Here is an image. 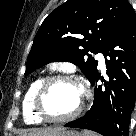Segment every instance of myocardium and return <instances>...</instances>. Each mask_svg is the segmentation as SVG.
Segmentation results:
<instances>
[{"instance_id":"myocardium-1","label":"myocardium","mask_w":136,"mask_h":136,"mask_svg":"<svg viewBox=\"0 0 136 136\" xmlns=\"http://www.w3.org/2000/svg\"><path fill=\"white\" fill-rule=\"evenodd\" d=\"M57 81H65V82H70L73 83L75 85H77L80 90H81V98H80V102L77 106V108L70 113L67 116L64 117H53L51 115H49L48 113H46V111L44 110L43 107V100L45 97V94L49 88V86ZM85 89L83 87V85L77 80L75 79L73 76L71 75H67V74H54L51 76H48L46 78L43 79V81L41 82V84L39 85L34 98H33V110L36 114V116L41 119L44 122H49V123H66L69 121L74 120L75 118H77L80 113L83 110L84 107V97H85Z\"/></svg>"}]
</instances>
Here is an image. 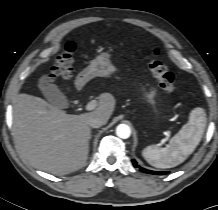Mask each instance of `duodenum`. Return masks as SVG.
Returning <instances> with one entry per match:
<instances>
[{"instance_id":"410a0bca","label":"duodenum","mask_w":218,"mask_h":210,"mask_svg":"<svg viewBox=\"0 0 218 210\" xmlns=\"http://www.w3.org/2000/svg\"><path fill=\"white\" fill-rule=\"evenodd\" d=\"M77 86L78 87H81L85 84V78L84 76H80L78 79H77V82H76Z\"/></svg>"}]
</instances>
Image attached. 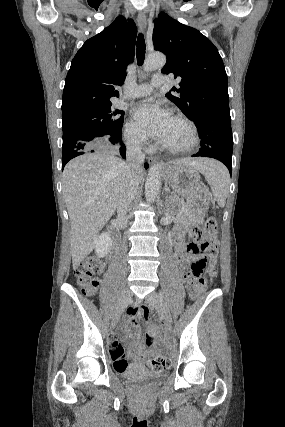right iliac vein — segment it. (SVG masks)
<instances>
[{"instance_id":"obj_1","label":"right iliac vein","mask_w":285,"mask_h":427,"mask_svg":"<svg viewBox=\"0 0 285 427\" xmlns=\"http://www.w3.org/2000/svg\"><path fill=\"white\" fill-rule=\"evenodd\" d=\"M131 295H132V293H131L130 289H128V288L124 289V291L122 292L120 306L118 307V309L115 312L113 319H112V326L113 327L116 325V323L120 319L121 314L123 313L124 309L127 307L128 303L131 299Z\"/></svg>"}]
</instances>
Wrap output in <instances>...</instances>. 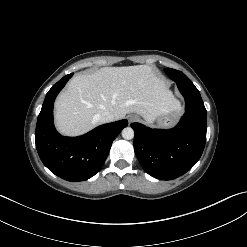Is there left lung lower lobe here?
Returning a JSON list of instances; mask_svg holds the SVG:
<instances>
[{
	"label": "left lung lower lobe",
	"mask_w": 247,
	"mask_h": 247,
	"mask_svg": "<svg viewBox=\"0 0 247 247\" xmlns=\"http://www.w3.org/2000/svg\"><path fill=\"white\" fill-rule=\"evenodd\" d=\"M185 98V114L170 130L151 129L132 123L134 150L144 170L154 178L175 179L199 160L206 142L207 112L198 89L191 81H175Z\"/></svg>",
	"instance_id": "1"
}]
</instances>
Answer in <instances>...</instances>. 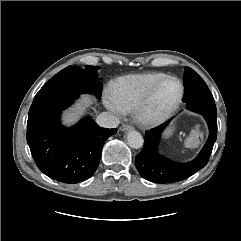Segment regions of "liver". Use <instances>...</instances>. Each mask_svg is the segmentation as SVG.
<instances>
[{
    "instance_id": "1",
    "label": "liver",
    "mask_w": 241,
    "mask_h": 241,
    "mask_svg": "<svg viewBox=\"0 0 241 241\" xmlns=\"http://www.w3.org/2000/svg\"><path fill=\"white\" fill-rule=\"evenodd\" d=\"M92 98L89 96H83V99L81 101V103L78 105V107L69 112L66 116H65V121L66 123H71L76 121L86 110V108L88 107V104L91 103Z\"/></svg>"
}]
</instances>
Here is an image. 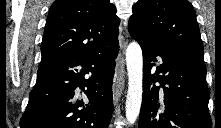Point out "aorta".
<instances>
[{
  "label": "aorta",
  "mask_w": 221,
  "mask_h": 128,
  "mask_svg": "<svg viewBox=\"0 0 221 128\" xmlns=\"http://www.w3.org/2000/svg\"><path fill=\"white\" fill-rule=\"evenodd\" d=\"M126 64L128 72V92L125 111L127 121L133 124L140 113L143 84V55L140 45L135 41L127 47Z\"/></svg>",
  "instance_id": "762f6f07"
}]
</instances>
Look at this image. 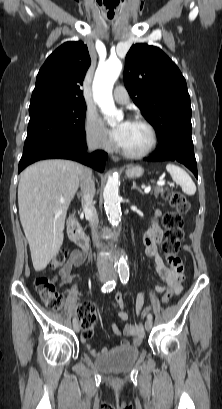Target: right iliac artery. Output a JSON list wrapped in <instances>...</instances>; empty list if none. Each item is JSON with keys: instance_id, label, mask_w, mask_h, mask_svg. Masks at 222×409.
I'll return each instance as SVG.
<instances>
[{"instance_id": "right-iliac-artery-1", "label": "right iliac artery", "mask_w": 222, "mask_h": 409, "mask_svg": "<svg viewBox=\"0 0 222 409\" xmlns=\"http://www.w3.org/2000/svg\"><path fill=\"white\" fill-rule=\"evenodd\" d=\"M115 286H116V282L114 280L113 281H108L102 286L101 291L103 293L111 292L115 288ZM73 323H77V318L76 317L73 318Z\"/></svg>"}]
</instances>
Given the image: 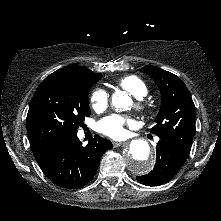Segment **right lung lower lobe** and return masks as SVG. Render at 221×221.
<instances>
[{
	"label": "right lung lower lobe",
	"mask_w": 221,
	"mask_h": 221,
	"mask_svg": "<svg viewBox=\"0 0 221 221\" xmlns=\"http://www.w3.org/2000/svg\"><path fill=\"white\" fill-rule=\"evenodd\" d=\"M45 175L64 188L86 185L95 175L104 152L112 143L98 135L83 146L77 132L66 133L31 147Z\"/></svg>",
	"instance_id": "1"
}]
</instances>
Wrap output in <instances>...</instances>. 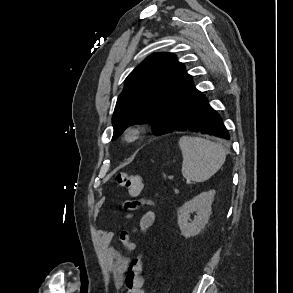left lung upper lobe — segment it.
Instances as JSON below:
<instances>
[{"label": "left lung upper lobe", "instance_id": "1", "mask_svg": "<svg viewBox=\"0 0 293 293\" xmlns=\"http://www.w3.org/2000/svg\"><path fill=\"white\" fill-rule=\"evenodd\" d=\"M202 93L172 53H154L126 78L112 123L116 139L128 126L149 122L155 135L172 132L184 109Z\"/></svg>", "mask_w": 293, "mask_h": 293}]
</instances>
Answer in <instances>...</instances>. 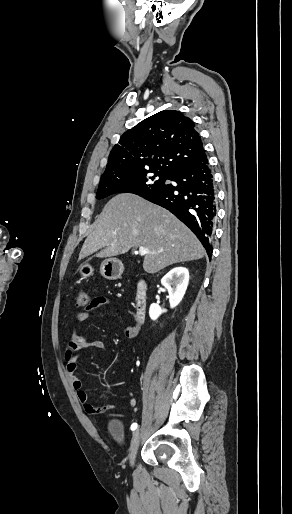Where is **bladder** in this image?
Listing matches in <instances>:
<instances>
[{
    "label": "bladder",
    "instance_id": "1",
    "mask_svg": "<svg viewBox=\"0 0 292 514\" xmlns=\"http://www.w3.org/2000/svg\"><path fill=\"white\" fill-rule=\"evenodd\" d=\"M110 430L119 444H123L124 442V430L122 424L119 421H114L110 425Z\"/></svg>",
    "mask_w": 292,
    "mask_h": 514
}]
</instances>
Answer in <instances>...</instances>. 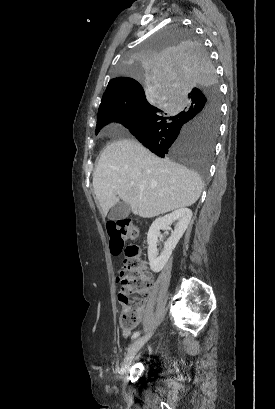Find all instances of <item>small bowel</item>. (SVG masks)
I'll list each match as a JSON object with an SVG mask.
<instances>
[{"mask_svg":"<svg viewBox=\"0 0 275 409\" xmlns=\"http://www.w3.org/2000/svg\"><path fill=\"white\" fill-rule=\"evenodd\" d=\"M115 283L118 285V284H121L122 283V278L121 277H116L115 278ZM129 335H130V332L128 331V330H125L124 332H123V336H122V339L124 340V341H127L128 339H129Z\"/></svg>","mask_w":275,"mask_h":409,"instance_id":"c3829d8e","label":"small bowel"}]
</instances>
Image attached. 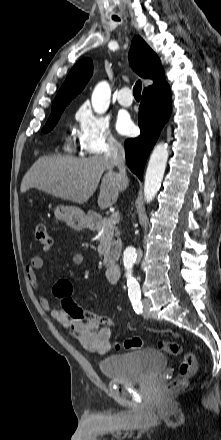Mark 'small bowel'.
<instances>
[{
    "instance_id": "c3829d8e",
    "label": "small bowel",
    "mask_w": 221,
    "mask_h": 440,
    "mask_svg": "<svg viewBox=\"0 0 221 440\" xmlns=\"http://www.w3.org/2000/svg\"><path fill=\"white\" fill-rule=\"evenodd\" d=\"M50 247H44V251H48ZM83 255L76 253L72 257V263L75 266L83 264ZM43 268V259L40 256H33L25 269L26 278L31 287L38 293V301L40 306L55 319L68 334L78 341L86 350L97 353H105L109 351L112 342L111 329H104L102 324H95L94 321H85L79 318L78 321H67L66 315L63 314L60 306L53 308L49 300L41 293L37 272ZM91 312V311H89Z\"/></svg>"
}]
</instances>
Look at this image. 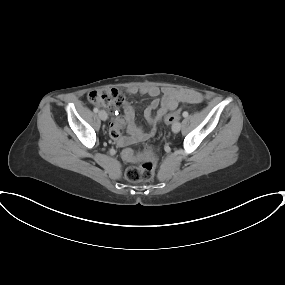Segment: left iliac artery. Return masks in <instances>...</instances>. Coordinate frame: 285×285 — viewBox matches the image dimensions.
<instances>
[{
    "mask_svg": "<svg viewBox=\"0 0 285 285\" xmlns=\"http://www.w3.org/2000/svg\"><path fill=\"white\" fill-rule=\"evenodd\" d=\"M188 116V113L187 112H184L183 113V117H187Z\"/></svg>",
    "mask_w": 285,
    "mask_h": 285,
    "instance_id": "1",
    "label": "left iliac artery"
}]
</instances>
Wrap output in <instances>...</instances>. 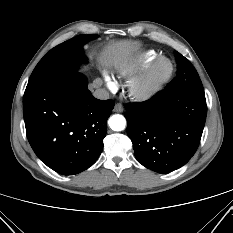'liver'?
Instances as JSON below:
<instances>
[{
    "label": "liver",
    "instance_id": "1",
    "mask_svg": "<svg viewBox=\"0 0 233 233\" xmlns=\"http://www.w3.org/2000/svg\"><path fill=\"white\" fill-rule=\"evenodd\" d=\"M139 48L138 42L119 41L109 44L101 53L100 61L117 68H126L132 60V54Z\"/></svg>",
    "mask_w": 233,
    "mask_h": 233
}]
</instances>
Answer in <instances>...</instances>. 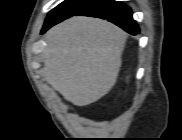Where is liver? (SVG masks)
<instances>
[{
    "mask_svg": "<svg viewBox=\"0 0 182 140\" xmlns=\"http://www.w3.org/2000/svg\"><path fill=\"white\" fill-rule=\"evenodd\" d=\"M126 38L122 29L101 19H67L45 35L42 76L67 101L90 105L114 86Z\"/></svg>",
    "mask_w": 182,
    "mask_h": 140,
    "instance_id": "6515ba94",
    "label": "liver"
}]
</instances>
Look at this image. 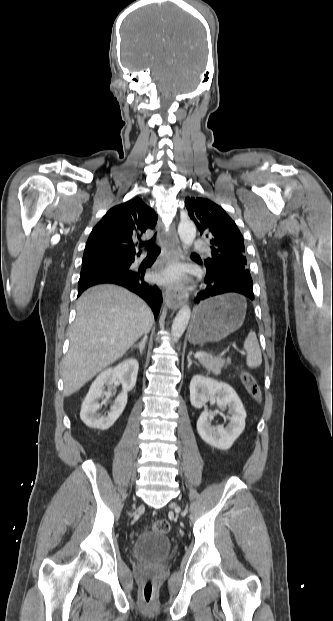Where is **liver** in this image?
Returning a JSON list of instances; mask_svg holds the SVG:
<instances>
[{"label":"liver","instance_id":"1","mask_svg":"<svg viewBox=\"0 0 333 621\" xmlns=\"http://www.w3.org/2000/svg\"><path fill=\"white\" fill-rule=\"evenodd\" d=\"M76 310L63 359L65 396L123 356L153 324L145 302L115 285L89 288L79 297Z\"/></svg>","mask_w":333,"mask_h":621}]
</instances>
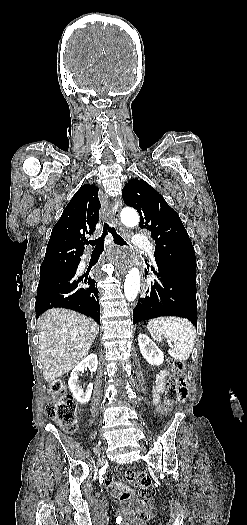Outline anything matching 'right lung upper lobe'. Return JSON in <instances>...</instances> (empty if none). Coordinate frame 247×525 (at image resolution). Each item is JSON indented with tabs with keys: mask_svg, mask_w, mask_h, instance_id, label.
Listing matches in <instances>:
<instances>
[{
	"mask_svg": "<svg viewBox=\"0 0 247 525\" xmlns=\"http://www.w3.org/2000/svg\"><path fill=\"white\" fill-rule=\"evenodd\" d=\"M100 206L94 185L85 184L74 194L53 227L40 269L57 258H76L83 253L85 234L95 231Z\"/></svg>",
	"mask_w": 247,
	"mask_h": 525,
	"instance_id": "1",
	"label": "right lung upper lobe"
}]
</instances>
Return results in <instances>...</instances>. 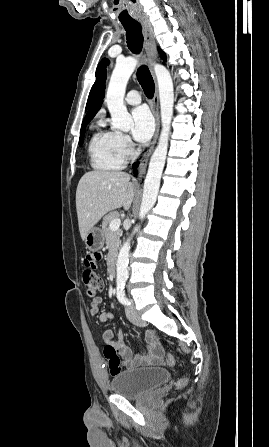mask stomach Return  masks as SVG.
<instances>
[{
	"mask_svg": "<svg viewBox=\"0 0 269 447\" xmlns=\"http://www.w3.org/2000/svg\"><path fill=\"white\" fill-rule=\"evenodd\" d=\"M85 243L90 251L101 249L104 245L103 229H100V227H92V229L86 233Z\"/></svg>",
	"mask_w": 269,
	"mask_h": 447,
	"instance_id": "obj_1",
	"label": "stomach"
}]
</instances>
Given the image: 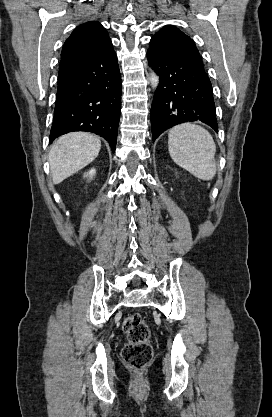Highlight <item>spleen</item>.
Segmentation results:
<instances>
[{"mask_svg":"<svg viewBox=\"0 0 272 417\" xmlns=\"http://www.w3.org/2000/svg\"><path fill=\"white\" fill-rule=\"evenodd\" d=\"M168 149L172 160L201 180H211L216 174V145L211 134L195 124L173 127L168 134Z\"/></svg>","mask_w":272,"mask_h":417,"instance_id":"1","label":"spleen"}]
</instances>
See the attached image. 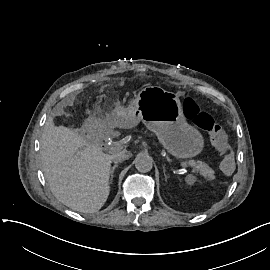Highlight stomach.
Segmentation results:
<instances>
[{
    "label": "stomach",
    "mask_w": 270,
    "mask_h": 270,
    "mask_svg": "<svg viewBox=\"0 0 270 270\" xmlns=\"http://www.w3.org/2000/svg\"><path fill=\"white\" fill-rule=\"evenodd\" d=\"M120 117L125 127L128 123L134 127L142 121L176 158H191L203 149V137L186 122L178 96L159 86L141 89Z\"/></svg>",
    "instance_id": "obj_1"
}]
</instances>
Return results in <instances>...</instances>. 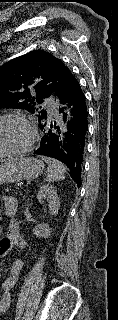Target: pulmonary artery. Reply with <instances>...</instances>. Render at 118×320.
<instances>
[{"label": "pulmonary artery", "mask_w": 118, "mask_h": 320, "mask_svg": "<svg viewBox=\"0 0 118 320\" xmlns=\"http://www.w3.org/2000/svg\"><path fill=\"white\" fill-rule=\"evenodd\" d=\"M46 106H47V109L50 113H56V107L54 105L53 102L49 101V102H46Z\"/></svg>", "instance_id": "1"}]
</instances>
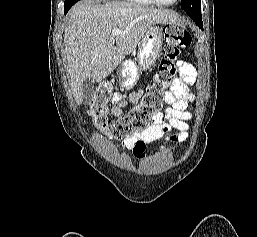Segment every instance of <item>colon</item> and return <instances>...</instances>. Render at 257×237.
I'll list each match as a JSON object with an SVG mask.
<instances>
[{
	"mask_svg": "<svg viewBox=\"0 0 257 237\" xmlns=\"http://www.w3.org/2000/svg\"><path fill=\"white\" fill-rule=\"evenodd\" d=\"M191 34L178 27H167L164 33V58L159 63L153 83L148 87L140 103L117 119L109 117V105L115 99L114 86L102 82L94 91L89 114L92 123L111 139L131 137L146 129L152 117L163 105L164 90L176 72L175 61L189 47Z\"/></svg>",
	"mask_w": 257,
	"mask_h": 237,
	"instance_id": "5ec220e1",
	"label": "colon"
}]
</instances>
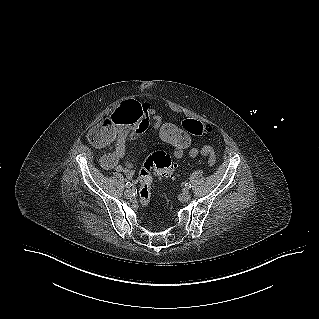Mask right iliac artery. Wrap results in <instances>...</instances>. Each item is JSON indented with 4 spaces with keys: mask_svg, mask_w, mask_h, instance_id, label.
Masks as SVG:
<instances>
[{
    "mask_svg": "<svg viewBox=\"0 0 319 319\" xmlns=\"http://www.w3.org/2000/svg\"><path fill=\"white\" fill-rule=\"evenodd\" d=\"M132 186V183L131 182H127L126 183V188H130Z\"/></svg>",
    "mask_w": 319,
    "mask_h": 319,
    "instance_id": "right-iliac-artery-1",
    "label": "right iliac artery"
}]
</instances>
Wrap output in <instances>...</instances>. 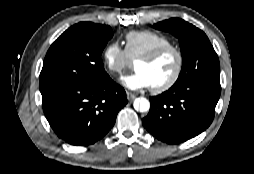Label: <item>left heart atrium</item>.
<instances>
[{
  "instance_id": "39dd6f15",
  "label": "left heart atrium",
  "mask_w": 254,
  "mask_h": 174,
  "mask_svg": "<svg viewBox=\"0 0 254 174\" xmlns=\"http://www.w3.org/2000/svg\"><path fill=\"white\" fill-rule=\"evenodd\" d=\"M121 82L124 86L131 90H140L153 87L148 75L141 70H136L134 73L122 77Z\"/></svg>"
}]
</instances>
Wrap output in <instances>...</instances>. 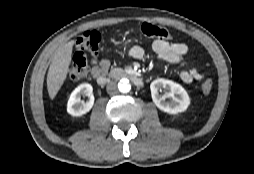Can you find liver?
<instances>
[{"instance_id": "1", "label": "liver", "mask_w": 254, "mask_h": 174, "mask_svg": "<svg viewBox=\"0 0 254 174\" xmlns=\"http://www.w3.org/2000/svg\"><path fill=\"white\" fill-rule=\"evenodd\" d=\"M74 40L62 45L56 51L47 74V90L51 99H54L67 78L71 63Z\"/></svg>"}]
</instances>
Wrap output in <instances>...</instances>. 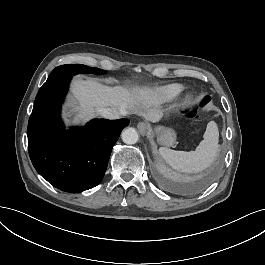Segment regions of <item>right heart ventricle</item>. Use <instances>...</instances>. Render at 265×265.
<instances>
[{"label":"right heart ventricle","instance_id":"e07e8e85","mask_svg":"<svg viewBox=\"0 0 265 265\" xmlns=\"http://www.w3.org/2000/svg\"><path fill=\"white\" fill-rule=\"evenodd\" d=\"M185 89V83L173 81L153 87L140 88L135 91L138 99L144 104L156 105L170 102Z\"/></svg>","mask_w":265,"mask_h":265}]
</instances>
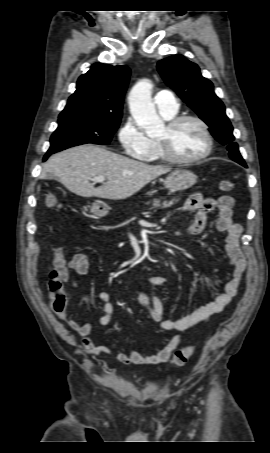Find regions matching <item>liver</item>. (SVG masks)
I'll return each mask as SVG.
<instances>
[{"mask_svg":"<svg viewBox=\"0 0 270 453\" xmlns=\"http://www.w3.org/2000/svg\"><path fill=\"white\" fill-rule=\"evenodd\" d=\"M170 171L167 166L148 165L99 146L85 144L52 155L43 165L40 178L45 179L47 174L57 177L78 196L121 200ZM98 176L107 181L95 188L90 180Z\"/></svg>","mask_w":270,"mask_h":453,"instance_id":"6515ba94","label":"liver"}]
</instances>
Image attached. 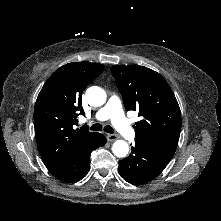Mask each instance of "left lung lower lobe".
<instances>
[{
    "instance_id": "obj_1",
    "label": "left lung lower lobe",
    "mask_w": 221,
    "mask_h": 221,
    "mask_svg": "<svg viewBox=\"0 0 221 221\" xmlns=\"http://www.w3.org/2000/svg\"><path fill=\"white\" fill-rule=\"evenodd\" d=\"M173 155L156 149L146 142L135 140L131 154L119 161L118 171L129 183L140 185L156 178Z\"/></svg>"
}]
</instances>
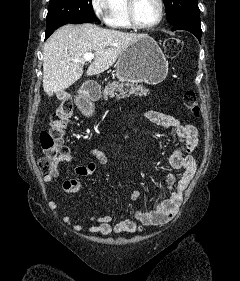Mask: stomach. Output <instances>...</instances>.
Segmentation results:
<instances>
[{
  "label": "stomach",
  "instance_id": "1",
  "mask_svg": "<svg viewBox=\"0 0 240 281\" xmlns=\"http://www.w3.org/2000/svg\"><path fill=\"white\" fill-rule=\"evenodd\" d=\"M168 73V62L150 36L139 39L126 48L116 63V76L120 81L158 84Z\"/></svg>",
  "mask_w": 240,
  "mask_h": 281
}]
</instances>
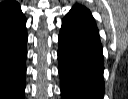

=== Task goal ===
Starting at the line that contains "Segment every instance of <item>colon</item>", output each line of the records above exactly as it appears, and stop after the line that contains "34L178 27H167L164 33V58L159". Leave the pictures out of your answer.

=== Task result ===
Segment every instance of <item>colon</item> and return <instances>...</instances>. Render at 257×237.
I'll list each match as a JSON object with an SVG mask.
<instances>
[{
	"mask_svg": "<svg viewBox=\"0 0 257 237\" xmlns=\"http://www.w3.org/2000/svg\"><path fill=\"white\" fill-rule=\"evenodd\" d=\"M191 34L178 27H167L164 33V58L159 63L153 83L148 87L140 103L117 119L109 117V105L115 99L114 86L102 82L94 91L89 114L92 123L111 139L131 137L146 129L152 117L163 105L164 90L176 72L175 61L189 47Z\"/></svg>",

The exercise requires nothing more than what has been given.